▶ [TASK DETAILS]: Within the records that follow, find every line containing the string "will". Copy those lines.

_ _ _ _

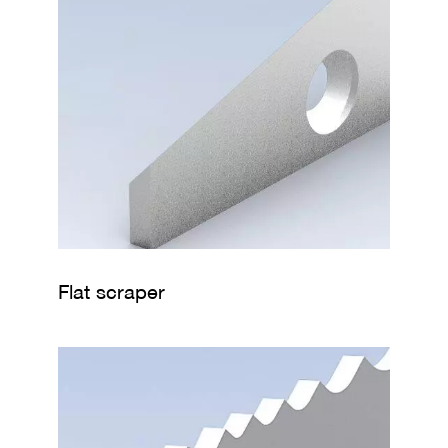
Flat scraper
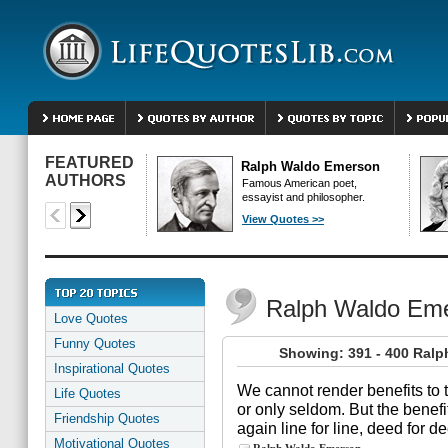
FEATURED
Ralph Waldo Emerson
AUTHORS
Famous American poet,
essayist and philosopher.
View Quotes >>
Ralph Waldo Em
Love Quotes
Funny Quotes
Showing: 391 - 400 Ral
Inspirational Quotes
We cannot render benefits to
Life Quotes
or only seldom. But the benef
Friendship Quotes
again line for line, deed for 
Motivational Quotes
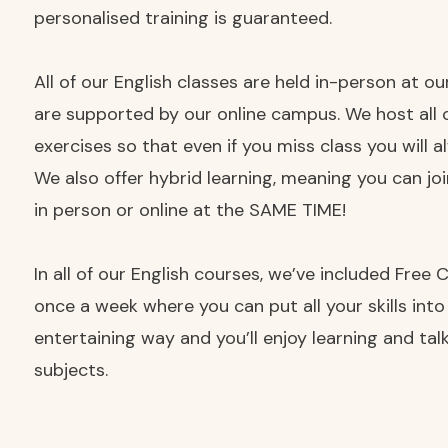
personalised training is guaranteed.
All of our English classes are held in-person at o
are supported by our online campus. We host all 
exercises so that even if you miss class you will 
We also offer hybrid learning, meaning you can jo
in person or online at the SAME TIME!
In all of our English courses, we’ve included Free
once a week where you can put all your skills into
entertaining way and you’ll enjoy learning and ta
subjects.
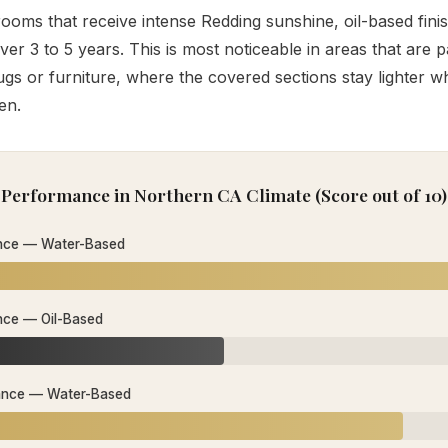
ooms that receive intense Redding sunshine, oil-based fini
over 3 to 5 years. This is most noticeable in areas that are pa
gs or furniture, where the covered sections stay lighter w
en.
Performance in Northern CA Climate (Score out of 10)
nce — Water-Based
nce — Oil-Based
ance — Water-Based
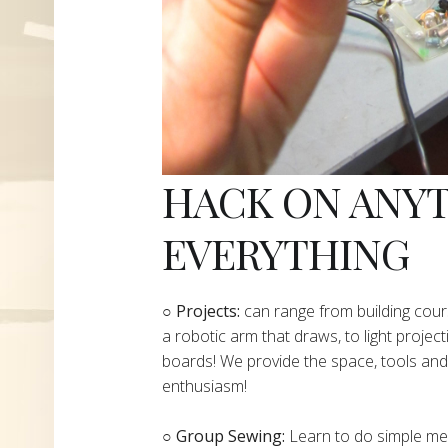
HACK ON ANY
EVERYTHING
​○
Projects:
can range from building cours
a robotic arm that draws, to light project
boards! We provide the space, tools and 
enthusiasm!
○ Group Sewing:
Learn to do simple mend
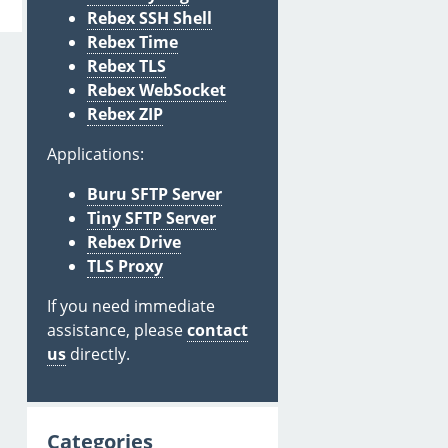
Rebex SSH Shell
Rebex Time
Rebex TLS
Rebex WebSocket
Rebex ZIP
Applications:
Buru SFTP Server
Tiny SFTP Server
Rebex Drive
TLS Proxy
If you need immediate
assistance, please
contact
us
directly.
Categories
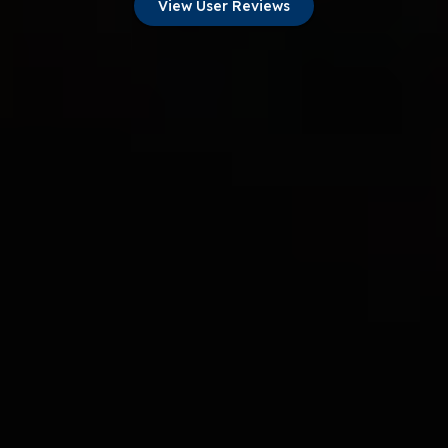
View User Reviews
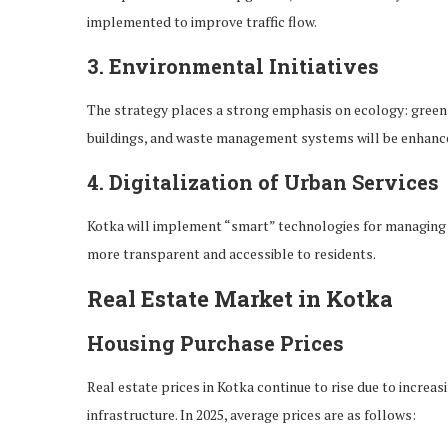
implemented to improve traffic flow.
3.
Environmental Initiatives
The strategy places a strong emphasis on ecology: green 
buildings, and waste management systems will be enhanced
4.
Digitalization of Urban Services
Kotka will implement “smart” technologies for managing u
more transparent and accessible to residents.
Real Estate Market in Kotka
Housing Purchase Prices
Real estate prices in Kotka continue to rise due to incre
infrastructure. In 2025, average prices are as follows:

_ _ _ _

▶ [RESPONSE TO THE TASK]:
exercises so that even if you miss class you will 
buildings, and waste management systems will be enhanced
Kotka will implement “smart” technologies for managing u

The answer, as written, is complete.